Copy the lines of the listing verbatim, beginning with its first line and ending with the line that contains "6月の売上低迷を吹き飛ばす第1四半期決算、…".

Saved data entries:
┏━━

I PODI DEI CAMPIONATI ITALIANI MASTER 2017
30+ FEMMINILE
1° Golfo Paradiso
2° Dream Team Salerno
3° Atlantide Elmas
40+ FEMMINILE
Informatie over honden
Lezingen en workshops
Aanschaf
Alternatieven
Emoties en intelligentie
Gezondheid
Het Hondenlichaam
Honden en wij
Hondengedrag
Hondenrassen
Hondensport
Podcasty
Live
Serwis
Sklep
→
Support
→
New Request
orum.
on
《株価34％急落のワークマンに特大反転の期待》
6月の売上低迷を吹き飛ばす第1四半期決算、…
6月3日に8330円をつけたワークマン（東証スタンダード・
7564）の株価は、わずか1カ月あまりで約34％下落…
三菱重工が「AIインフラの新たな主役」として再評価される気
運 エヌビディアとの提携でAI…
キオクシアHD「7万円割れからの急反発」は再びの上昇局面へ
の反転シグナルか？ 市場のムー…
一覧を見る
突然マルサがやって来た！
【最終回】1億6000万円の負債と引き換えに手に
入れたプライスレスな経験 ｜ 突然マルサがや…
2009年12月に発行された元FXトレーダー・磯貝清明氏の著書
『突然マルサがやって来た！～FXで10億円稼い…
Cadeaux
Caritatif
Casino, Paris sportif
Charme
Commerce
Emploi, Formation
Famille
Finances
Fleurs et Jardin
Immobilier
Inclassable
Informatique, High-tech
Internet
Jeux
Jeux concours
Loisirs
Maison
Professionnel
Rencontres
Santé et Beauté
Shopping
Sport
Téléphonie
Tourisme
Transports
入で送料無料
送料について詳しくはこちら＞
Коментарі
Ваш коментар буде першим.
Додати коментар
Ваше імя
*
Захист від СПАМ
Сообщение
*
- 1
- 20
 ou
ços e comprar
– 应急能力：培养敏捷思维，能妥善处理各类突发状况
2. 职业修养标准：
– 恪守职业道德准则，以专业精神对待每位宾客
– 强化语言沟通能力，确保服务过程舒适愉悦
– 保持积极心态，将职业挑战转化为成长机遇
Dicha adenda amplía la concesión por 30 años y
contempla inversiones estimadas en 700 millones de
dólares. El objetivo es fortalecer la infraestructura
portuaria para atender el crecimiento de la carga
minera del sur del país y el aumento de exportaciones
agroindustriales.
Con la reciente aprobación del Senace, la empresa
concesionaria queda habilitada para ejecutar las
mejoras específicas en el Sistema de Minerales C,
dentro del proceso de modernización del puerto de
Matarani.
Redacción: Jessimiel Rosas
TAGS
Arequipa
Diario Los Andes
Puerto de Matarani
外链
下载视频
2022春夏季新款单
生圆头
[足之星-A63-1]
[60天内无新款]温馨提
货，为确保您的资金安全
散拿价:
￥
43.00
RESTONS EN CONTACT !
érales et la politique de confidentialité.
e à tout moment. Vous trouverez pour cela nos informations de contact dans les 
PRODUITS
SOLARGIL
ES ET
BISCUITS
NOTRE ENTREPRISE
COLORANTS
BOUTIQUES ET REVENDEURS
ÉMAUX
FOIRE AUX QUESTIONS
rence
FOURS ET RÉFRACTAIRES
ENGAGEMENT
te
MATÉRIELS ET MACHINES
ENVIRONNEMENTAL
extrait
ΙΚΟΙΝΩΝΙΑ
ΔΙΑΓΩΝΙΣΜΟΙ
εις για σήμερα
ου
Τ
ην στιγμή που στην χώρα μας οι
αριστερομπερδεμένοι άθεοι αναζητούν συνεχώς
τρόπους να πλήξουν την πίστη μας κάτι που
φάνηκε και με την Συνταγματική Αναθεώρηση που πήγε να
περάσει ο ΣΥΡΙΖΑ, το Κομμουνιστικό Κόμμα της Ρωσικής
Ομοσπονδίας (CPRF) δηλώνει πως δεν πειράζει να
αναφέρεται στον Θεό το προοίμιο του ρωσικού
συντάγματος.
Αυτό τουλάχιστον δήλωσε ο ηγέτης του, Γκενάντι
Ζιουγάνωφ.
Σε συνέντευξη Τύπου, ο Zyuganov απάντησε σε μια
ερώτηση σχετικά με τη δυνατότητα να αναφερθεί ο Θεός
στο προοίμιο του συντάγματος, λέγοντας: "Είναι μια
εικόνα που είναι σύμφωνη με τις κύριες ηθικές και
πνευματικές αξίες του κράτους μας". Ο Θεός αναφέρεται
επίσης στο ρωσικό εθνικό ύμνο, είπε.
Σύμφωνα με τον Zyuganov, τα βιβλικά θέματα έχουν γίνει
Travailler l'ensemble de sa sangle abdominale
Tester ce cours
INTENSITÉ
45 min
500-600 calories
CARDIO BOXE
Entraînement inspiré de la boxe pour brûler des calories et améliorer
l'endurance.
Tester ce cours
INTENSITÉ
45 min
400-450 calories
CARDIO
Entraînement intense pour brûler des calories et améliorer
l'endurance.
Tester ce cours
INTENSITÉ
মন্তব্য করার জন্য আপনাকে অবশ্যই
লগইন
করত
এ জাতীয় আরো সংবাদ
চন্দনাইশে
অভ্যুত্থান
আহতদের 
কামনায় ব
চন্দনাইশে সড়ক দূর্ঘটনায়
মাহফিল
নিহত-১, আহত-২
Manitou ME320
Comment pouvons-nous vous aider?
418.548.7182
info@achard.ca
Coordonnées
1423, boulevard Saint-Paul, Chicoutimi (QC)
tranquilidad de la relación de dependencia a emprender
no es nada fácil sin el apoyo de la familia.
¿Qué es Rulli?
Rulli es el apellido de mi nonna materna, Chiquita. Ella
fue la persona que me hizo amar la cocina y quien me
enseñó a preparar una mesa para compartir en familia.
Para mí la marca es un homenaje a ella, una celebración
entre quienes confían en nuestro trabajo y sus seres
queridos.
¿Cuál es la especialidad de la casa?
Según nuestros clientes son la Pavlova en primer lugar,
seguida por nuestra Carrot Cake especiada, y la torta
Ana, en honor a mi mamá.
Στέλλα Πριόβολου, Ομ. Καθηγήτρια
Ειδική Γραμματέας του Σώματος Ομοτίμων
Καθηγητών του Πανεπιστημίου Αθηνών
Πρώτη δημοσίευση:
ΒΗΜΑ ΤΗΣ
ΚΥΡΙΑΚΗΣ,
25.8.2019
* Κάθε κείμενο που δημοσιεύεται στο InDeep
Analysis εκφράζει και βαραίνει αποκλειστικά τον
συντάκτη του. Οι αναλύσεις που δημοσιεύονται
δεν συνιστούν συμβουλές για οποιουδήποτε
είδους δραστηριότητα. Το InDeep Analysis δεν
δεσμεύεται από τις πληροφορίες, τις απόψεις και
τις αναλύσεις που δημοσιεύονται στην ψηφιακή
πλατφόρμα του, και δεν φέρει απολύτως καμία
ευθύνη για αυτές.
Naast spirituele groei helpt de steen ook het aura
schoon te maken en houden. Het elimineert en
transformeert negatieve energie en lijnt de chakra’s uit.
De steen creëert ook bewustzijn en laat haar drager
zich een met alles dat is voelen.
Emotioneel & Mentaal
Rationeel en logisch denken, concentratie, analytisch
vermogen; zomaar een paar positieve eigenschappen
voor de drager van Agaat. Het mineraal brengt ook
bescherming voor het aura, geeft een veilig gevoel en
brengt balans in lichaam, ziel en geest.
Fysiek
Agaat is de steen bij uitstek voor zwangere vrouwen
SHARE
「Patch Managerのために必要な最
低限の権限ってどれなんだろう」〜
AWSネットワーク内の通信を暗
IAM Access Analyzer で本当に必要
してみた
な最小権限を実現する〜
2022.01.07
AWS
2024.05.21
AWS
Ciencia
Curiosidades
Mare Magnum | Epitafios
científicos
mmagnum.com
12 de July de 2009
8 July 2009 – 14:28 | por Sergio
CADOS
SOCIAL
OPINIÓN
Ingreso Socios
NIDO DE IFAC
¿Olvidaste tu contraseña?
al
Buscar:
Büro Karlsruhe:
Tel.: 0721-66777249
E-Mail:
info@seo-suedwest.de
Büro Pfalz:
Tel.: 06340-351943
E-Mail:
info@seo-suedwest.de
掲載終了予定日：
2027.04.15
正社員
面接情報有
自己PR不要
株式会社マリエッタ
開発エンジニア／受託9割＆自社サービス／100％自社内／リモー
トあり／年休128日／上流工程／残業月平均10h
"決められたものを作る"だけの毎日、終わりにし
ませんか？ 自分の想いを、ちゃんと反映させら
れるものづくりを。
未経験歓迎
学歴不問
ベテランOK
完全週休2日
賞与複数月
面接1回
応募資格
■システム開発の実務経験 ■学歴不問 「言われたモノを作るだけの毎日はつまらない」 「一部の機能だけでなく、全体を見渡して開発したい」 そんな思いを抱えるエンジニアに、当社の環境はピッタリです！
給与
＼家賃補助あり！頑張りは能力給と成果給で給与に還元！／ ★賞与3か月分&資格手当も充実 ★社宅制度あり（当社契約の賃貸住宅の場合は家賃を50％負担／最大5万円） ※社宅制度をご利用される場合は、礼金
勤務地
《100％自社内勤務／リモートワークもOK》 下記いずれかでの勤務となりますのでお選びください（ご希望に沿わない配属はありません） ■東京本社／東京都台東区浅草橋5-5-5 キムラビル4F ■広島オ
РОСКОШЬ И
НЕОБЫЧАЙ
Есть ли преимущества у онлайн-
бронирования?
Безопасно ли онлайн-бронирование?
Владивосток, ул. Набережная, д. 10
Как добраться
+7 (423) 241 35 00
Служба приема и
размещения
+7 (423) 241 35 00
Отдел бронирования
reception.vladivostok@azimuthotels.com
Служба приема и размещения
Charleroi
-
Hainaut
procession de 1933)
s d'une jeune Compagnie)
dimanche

┗━━

Solution to this exercise =>
I PODI DEI CAMPIONATI ITALIANI MASTER 2017
30+ FEMMINILE
1° Golfo Paradiso
2° Dream Team Salerno
3° Atlantide Elmas
40+ FEMMINILE
Informatie over honden
Lezingen en workshops
Aanschaf
Alternatieven
Emoties en intelligentie
Gezondheid
Het Hondenlichaam
Honden en wij
Hondengedrag
Hondenrassen
Hondensport
Podcasty
Live
Serwis
Sklep
→
Support
→
New Request
orum.
on
《株価34％急落のワークマンに特大反転の期待》
6月の売上低迷を吹き飛ばす第1四半期決算、…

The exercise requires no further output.